Pour le président d’EHPPA, cette transparence et cette digitalisation sont nécessaires à la transition vers un achat plus responsable, autre sujet majeur du sommet de Bruxelles. « Je suis profondément opposé au fait d’isoler l’achat durable et d’en faire un Graal. La démarche fait partie d’un ensemble. Chaque structure est tributaire de son environnement, de son organisation, de ses fournisseurs, de sa logistique. L’approche durable nécessite d’avoir un projet interne ».

Comme son nom l’indique, l’EHPPA est aussi une alliance. Un moyen de faire front commun ? « Bien sûr, il s’agit de faire front commun dans la diversité », répond aussitôt Danny Havenith. Car la situation dans les différents pays est hétérogène, de MercurHosp, idée de directeurs d’hôpitaux, à l’Autriche, où les régions ont la compétence santé et ont créé des centrales pour leurs hôpitaux.

Acheteurs atomisés face à une industrie globalisée

« Partout dans l’Union, les acheteurs publics sont soumis à une même législation. Pourtant, nous sommes très fragmentés et nous faisons face à une industrie hyper globalisée et très organisée », remarque Danny Havenith. Se comparer, se communiquer des données, « nécessite de la maturité et de la confiance », prévient-il. « Je crois qu’il fallait les premiers dix ans de l’EHPPA pour faire connaissance, créer des liens, et avancer par petits pas », juge l’acheteur belge.

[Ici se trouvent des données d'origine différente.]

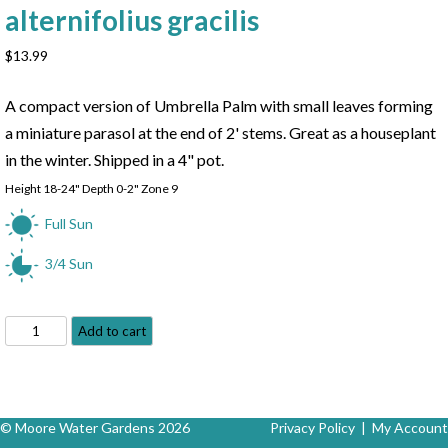
alternifolius gracilis
$
13.99
A compact version of Umbrella Palm with small leaves forming
a miniature parasol at the end of 2' stems. Great as a houseplant
in the winter. Shipped in a 4" pot.
Height 18-24" Depth 0-2" Zone 9
Full Sun
3/4 Sun
Dwarf
Add to cart
Umbrella
Palm
-
Cyperus
© Moore Water Gardens 2026
Privacy Policy
|
My Account
alternifolius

Pour lui, la pandémie, véritable onde de choc, a permis d’accélérer le mouvement, en montrant que le défaut de coordination des achats à l’échelle européenne était préjudiciable. « La crise Covid a montré que de ne pas avoir de souveraineté industrielle dans le secteur de la santé est un problème. Et que le supply chain est un sujet ». Sans surprise, les groupes de travail de l’Alliance phosphorent donc en priorité sur la sécurisation des circuits d’approvisionnement et la clarification juridique des marchés conjoints transnationaux.

Elargir le cercle aux pays de l’Est

Agée de seulement dix ans, EHPPA a vocation à encore grandir. D’abord en fédérant les opérationnels. « Depuis que je suis président, ce que l’on cherche à faire, c’est d’incorporer ceux dont le métier est d’acheter, les personnes qui vont au charbon », explique-t-il. « Nous avons évidemment besoin de ceux qui ont une vision, mais aussi de ceux qui, au quotidien, mettent en place l’achat durable, la digitalisation, ou qui améliorent la supply chain. »

Ensuite en élargissant le cercle.« Nous voulons couvrir toute l’Europe, ce que reflète également le nom de la rencontre à Bruxelles : Pan European Hopital and Healthcare Summit », précise-t-il. L’alliance est donc ouverte à l’arrivée de nouveaux adhérents. « À condition de partager nos valeurs, d’être ouvert d’esprit, de s’investir dans des projets communs pour avancer collectivement. On ne peut pas seulement prendre et ne rien donner », insiste le président d’EHPPA. Des pays de l’Est pourraient à terme intégrer l’alliance. « La Pologne et l’Estonie ont pris contact avec nous », illustre Danny Havenith.